Parkin et al. Page 953

Parkin and colleagues present estimates of the incidence and mortality of cancer in Africa in 2012. There were 847,000 new cancer cases and 591,000 cancer deaths. The most common cancers in men were prostate, liver, and Kaposi sarcoma. In women, the most common cancers are of the breast and cervix uteri. This study is based on the best data currently available, and provides an appraisal of the cancer situation in Africa.

Ali et al. Page 934

Ali and colleagues performed a meta-analysis to evaluate the association of alcohol consumption with prognosis after a diagnosis of breast cancer. The authors report that moderate post-diagnosis alcohol consumption was not associated with overall survival. For ER-positive disease, there was little evidence that pre- or post-diagnosis alcohol consumption is associated with breast cancer–specific mortality. This suggests that moderate post-diagnosis alcohol consumption is unlikely to have a major adverse effect on survival in breast cancer patients.

Hickey et al. Page 946

Prenatal estrogen exposure is thought to contribute to later life diseases such as breast cancer. Hickey and colleagues measured estrogens from archived umbilical cord blood samples. Values for all estrogens were strongly inter-correlated. In addition, cord estrogen concentrations did not differ between males and females, and levels of all estrogens were reduced in twins and increased with gestational age. Umbilical cord estrogen measurement could be instrumental in connecting prenatal estrogen exposures and some cancers.

Advani et al. Page 967

African Americans suffer disproportionately from behavioral risk factors for cancer.
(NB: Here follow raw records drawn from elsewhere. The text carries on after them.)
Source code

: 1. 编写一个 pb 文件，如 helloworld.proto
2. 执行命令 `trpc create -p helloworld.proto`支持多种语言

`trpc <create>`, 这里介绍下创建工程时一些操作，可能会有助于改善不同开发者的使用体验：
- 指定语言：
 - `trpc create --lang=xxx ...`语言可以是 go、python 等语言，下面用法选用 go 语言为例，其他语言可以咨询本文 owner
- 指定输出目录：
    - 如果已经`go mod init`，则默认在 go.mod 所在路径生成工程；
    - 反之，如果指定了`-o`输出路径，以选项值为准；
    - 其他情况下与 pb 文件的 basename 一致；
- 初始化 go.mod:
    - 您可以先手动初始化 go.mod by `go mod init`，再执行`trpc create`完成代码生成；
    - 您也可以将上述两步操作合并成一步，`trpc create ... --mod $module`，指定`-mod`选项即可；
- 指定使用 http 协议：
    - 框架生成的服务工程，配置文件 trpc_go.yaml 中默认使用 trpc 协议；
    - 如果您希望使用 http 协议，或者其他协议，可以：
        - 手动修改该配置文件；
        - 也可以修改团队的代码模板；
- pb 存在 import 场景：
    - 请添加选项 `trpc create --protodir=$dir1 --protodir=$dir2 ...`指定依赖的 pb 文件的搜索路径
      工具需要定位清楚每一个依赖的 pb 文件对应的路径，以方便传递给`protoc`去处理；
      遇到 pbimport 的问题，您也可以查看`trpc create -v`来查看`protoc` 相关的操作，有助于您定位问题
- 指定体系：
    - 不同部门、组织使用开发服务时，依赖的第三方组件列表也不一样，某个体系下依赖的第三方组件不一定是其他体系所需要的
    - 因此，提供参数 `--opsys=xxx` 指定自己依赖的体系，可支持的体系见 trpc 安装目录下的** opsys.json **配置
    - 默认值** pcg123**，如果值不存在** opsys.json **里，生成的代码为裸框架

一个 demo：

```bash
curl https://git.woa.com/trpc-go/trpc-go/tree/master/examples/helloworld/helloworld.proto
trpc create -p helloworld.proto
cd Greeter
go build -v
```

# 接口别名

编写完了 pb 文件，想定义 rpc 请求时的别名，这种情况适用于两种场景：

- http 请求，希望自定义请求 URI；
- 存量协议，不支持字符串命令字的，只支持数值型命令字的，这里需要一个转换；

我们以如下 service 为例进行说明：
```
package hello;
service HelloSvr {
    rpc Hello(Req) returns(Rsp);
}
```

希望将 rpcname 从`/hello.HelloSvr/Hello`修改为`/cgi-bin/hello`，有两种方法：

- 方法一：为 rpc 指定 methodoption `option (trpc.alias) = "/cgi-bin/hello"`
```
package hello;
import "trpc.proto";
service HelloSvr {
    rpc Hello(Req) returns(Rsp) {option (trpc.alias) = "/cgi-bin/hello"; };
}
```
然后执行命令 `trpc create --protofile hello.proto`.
Advani and colleagues examined associations between financial strain and modifiable cancer risk factors among 1,278 African Americans and explored potential mediators of those associations. Greater financial strain was associated with greater odds of insufficient physical activity and smoking and was positively associated with the total number of cancer risk factors. Future interventions should focus on African Americans experiencing higher financial strain while addressing their stress and depressive symptoms.